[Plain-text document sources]
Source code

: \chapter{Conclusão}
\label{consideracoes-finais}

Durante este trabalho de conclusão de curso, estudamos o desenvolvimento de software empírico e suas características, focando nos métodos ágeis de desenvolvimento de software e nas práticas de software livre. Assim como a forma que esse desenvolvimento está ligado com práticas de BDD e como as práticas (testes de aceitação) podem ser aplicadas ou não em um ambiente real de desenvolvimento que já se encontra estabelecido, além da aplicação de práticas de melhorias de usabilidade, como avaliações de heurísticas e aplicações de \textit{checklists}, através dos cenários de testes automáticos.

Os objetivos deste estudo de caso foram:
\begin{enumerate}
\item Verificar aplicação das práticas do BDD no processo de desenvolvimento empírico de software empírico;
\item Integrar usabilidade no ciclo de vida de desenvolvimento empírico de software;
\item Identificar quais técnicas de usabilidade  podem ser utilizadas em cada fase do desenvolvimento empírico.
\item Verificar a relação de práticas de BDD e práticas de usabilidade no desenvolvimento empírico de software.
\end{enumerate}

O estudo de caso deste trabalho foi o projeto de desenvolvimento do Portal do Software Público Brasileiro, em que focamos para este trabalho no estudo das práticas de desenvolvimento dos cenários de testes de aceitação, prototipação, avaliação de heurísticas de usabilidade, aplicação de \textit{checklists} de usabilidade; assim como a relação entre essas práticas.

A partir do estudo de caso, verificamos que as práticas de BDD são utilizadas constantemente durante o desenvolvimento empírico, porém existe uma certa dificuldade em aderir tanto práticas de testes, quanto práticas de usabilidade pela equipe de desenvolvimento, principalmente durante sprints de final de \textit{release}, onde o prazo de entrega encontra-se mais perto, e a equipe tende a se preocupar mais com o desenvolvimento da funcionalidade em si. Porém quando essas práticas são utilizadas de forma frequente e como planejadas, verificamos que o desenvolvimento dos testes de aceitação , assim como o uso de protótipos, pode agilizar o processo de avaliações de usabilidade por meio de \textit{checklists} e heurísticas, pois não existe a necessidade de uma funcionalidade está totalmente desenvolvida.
==
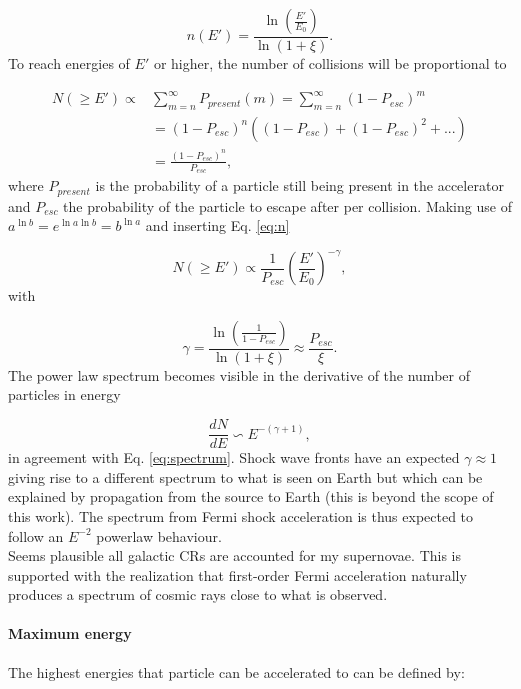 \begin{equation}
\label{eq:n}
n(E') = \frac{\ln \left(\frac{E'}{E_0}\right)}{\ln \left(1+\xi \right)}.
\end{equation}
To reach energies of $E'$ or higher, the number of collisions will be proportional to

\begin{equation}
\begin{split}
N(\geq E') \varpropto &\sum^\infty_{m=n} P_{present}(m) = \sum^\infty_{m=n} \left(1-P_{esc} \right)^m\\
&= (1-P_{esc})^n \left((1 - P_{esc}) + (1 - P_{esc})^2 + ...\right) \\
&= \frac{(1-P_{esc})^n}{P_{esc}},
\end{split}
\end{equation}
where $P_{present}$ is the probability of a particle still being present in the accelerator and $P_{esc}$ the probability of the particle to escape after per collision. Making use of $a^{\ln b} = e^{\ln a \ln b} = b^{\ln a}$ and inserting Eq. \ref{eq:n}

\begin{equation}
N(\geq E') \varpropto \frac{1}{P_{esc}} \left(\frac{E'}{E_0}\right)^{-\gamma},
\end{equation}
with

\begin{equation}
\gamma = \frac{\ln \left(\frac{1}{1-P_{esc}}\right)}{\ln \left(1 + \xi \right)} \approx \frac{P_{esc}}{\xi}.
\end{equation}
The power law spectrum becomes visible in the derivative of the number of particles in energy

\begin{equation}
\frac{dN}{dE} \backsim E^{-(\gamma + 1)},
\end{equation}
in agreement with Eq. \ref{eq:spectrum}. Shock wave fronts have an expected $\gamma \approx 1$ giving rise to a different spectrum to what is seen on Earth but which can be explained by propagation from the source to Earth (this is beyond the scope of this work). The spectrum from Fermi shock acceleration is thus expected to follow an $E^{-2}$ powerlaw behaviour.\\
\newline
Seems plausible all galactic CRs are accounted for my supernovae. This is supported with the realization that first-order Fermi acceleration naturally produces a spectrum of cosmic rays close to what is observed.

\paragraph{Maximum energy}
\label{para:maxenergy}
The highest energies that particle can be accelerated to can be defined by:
...
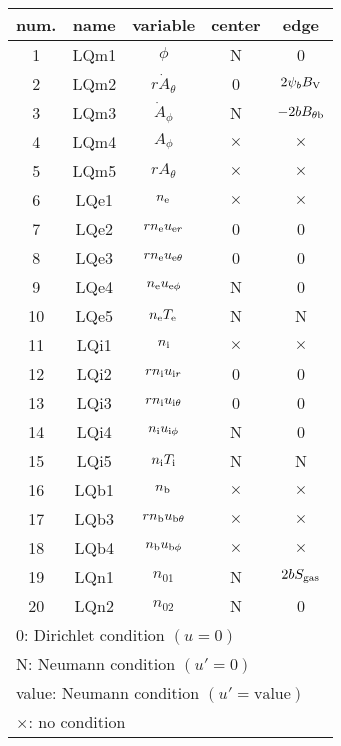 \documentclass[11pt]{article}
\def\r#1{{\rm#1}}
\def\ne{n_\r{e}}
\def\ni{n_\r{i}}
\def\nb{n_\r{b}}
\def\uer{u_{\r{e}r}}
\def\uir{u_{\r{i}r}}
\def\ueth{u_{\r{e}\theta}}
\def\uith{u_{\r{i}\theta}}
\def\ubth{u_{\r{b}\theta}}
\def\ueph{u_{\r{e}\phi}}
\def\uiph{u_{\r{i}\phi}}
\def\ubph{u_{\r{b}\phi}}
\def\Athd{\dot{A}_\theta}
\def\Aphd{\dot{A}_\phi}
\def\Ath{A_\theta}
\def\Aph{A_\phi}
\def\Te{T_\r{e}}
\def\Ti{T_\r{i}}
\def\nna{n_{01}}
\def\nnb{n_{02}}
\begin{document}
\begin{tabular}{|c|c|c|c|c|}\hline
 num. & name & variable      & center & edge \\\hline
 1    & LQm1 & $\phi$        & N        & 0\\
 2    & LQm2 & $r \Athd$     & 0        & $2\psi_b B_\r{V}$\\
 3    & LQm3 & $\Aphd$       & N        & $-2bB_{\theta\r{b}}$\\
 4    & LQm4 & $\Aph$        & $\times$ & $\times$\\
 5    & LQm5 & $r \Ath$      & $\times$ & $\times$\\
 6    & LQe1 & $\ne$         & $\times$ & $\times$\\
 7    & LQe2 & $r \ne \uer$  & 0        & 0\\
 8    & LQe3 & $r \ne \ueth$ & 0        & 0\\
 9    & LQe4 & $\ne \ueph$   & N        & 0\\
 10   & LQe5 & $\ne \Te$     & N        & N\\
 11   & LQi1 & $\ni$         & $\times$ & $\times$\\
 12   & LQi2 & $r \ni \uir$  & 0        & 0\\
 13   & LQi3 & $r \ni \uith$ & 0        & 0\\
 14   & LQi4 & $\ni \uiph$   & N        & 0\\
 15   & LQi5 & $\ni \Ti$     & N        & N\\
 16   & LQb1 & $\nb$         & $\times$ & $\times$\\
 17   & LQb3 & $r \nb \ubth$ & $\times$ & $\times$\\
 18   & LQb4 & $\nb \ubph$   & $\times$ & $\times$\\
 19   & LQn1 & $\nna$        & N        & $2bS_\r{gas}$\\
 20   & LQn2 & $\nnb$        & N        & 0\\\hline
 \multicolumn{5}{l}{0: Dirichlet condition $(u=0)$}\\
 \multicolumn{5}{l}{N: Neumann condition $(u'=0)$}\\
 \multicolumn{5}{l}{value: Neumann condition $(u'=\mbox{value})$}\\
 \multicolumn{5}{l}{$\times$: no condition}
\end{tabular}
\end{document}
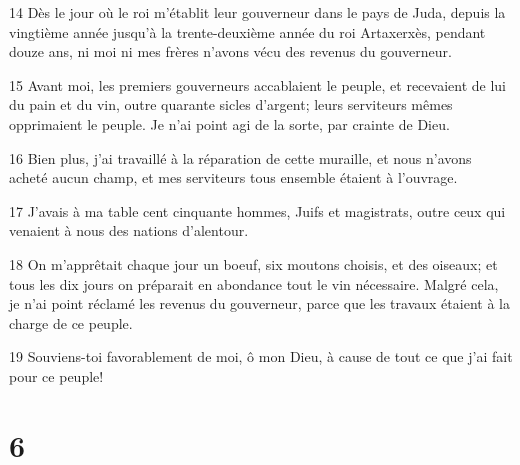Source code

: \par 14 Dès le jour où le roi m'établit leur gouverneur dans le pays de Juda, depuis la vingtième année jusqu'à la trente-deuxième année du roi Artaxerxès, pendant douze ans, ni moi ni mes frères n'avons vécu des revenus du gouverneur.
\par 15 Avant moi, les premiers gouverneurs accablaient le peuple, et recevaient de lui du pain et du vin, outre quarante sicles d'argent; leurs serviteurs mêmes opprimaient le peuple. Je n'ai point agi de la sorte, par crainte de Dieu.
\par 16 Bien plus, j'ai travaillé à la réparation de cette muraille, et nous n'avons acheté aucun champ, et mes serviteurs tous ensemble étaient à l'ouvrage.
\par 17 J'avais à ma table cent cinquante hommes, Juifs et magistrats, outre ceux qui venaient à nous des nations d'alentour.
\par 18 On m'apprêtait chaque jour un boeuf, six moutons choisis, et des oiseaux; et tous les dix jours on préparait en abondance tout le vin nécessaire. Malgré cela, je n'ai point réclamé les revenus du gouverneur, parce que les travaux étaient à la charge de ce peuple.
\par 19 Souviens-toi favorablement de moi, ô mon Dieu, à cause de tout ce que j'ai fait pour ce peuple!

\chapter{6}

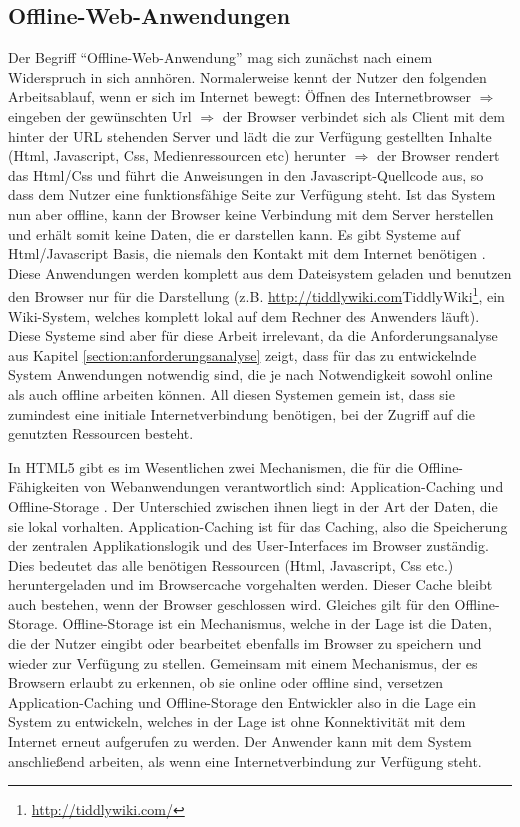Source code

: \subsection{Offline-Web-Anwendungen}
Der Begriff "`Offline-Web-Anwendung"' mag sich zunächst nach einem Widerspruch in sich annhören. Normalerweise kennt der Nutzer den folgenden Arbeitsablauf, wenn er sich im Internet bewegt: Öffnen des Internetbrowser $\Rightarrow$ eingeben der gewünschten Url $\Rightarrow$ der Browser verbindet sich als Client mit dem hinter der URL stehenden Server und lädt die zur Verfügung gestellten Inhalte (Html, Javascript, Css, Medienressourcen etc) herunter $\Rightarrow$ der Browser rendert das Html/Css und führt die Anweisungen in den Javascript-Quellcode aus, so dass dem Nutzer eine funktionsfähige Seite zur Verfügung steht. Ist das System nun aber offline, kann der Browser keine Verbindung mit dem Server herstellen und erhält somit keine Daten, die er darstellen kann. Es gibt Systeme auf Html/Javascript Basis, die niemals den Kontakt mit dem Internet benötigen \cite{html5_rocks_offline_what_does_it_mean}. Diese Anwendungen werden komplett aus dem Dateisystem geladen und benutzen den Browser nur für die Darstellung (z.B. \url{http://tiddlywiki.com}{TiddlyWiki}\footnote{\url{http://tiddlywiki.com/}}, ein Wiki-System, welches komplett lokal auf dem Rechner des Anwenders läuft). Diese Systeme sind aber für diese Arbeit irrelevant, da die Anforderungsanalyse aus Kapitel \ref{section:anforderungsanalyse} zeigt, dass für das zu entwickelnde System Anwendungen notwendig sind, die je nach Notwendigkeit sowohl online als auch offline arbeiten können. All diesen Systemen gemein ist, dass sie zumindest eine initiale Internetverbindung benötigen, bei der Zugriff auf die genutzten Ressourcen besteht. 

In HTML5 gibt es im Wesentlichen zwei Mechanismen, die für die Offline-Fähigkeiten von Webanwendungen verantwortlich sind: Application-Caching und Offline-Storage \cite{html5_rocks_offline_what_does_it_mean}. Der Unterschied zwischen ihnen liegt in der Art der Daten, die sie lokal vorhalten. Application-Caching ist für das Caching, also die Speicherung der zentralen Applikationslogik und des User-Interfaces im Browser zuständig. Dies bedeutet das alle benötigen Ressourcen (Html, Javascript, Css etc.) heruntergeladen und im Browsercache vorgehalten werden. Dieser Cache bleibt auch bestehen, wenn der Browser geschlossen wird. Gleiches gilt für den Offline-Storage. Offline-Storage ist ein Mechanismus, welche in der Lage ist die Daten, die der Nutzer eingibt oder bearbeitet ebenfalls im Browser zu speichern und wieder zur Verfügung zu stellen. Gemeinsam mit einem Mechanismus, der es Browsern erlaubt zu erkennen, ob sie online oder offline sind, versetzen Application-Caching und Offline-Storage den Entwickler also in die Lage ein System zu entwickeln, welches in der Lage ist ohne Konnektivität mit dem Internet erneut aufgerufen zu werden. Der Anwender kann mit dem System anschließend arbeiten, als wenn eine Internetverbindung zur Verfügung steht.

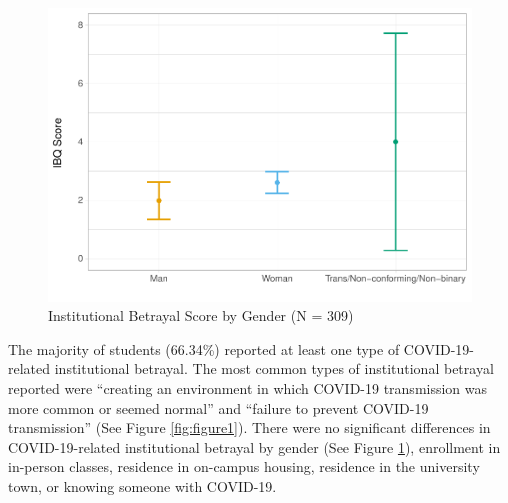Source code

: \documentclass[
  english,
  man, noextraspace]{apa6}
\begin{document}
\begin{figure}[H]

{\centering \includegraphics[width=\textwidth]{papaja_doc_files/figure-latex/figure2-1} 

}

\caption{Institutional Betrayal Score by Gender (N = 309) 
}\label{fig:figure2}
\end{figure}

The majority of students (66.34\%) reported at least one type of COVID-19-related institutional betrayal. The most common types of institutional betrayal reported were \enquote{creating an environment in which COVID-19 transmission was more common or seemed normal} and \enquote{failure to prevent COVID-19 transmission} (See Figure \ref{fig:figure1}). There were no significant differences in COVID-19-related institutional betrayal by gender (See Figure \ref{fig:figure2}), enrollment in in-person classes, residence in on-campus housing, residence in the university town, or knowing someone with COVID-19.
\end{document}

**Assignment**. What lines in the data include the string "condition"? Copy each one.

**Response**.
 \multicolumn{5}{l}{0: Dirichlet condition $(u=0)$}\\
 \multicolumn{5}{l}{N: Neumann condition $(u'=0)$}\\
 \multicolumn{5}{l}{value: Neumann condition $(u'=\mbox{value})$}\\
 \multicolumn{5}{l}{$\times$: no condition}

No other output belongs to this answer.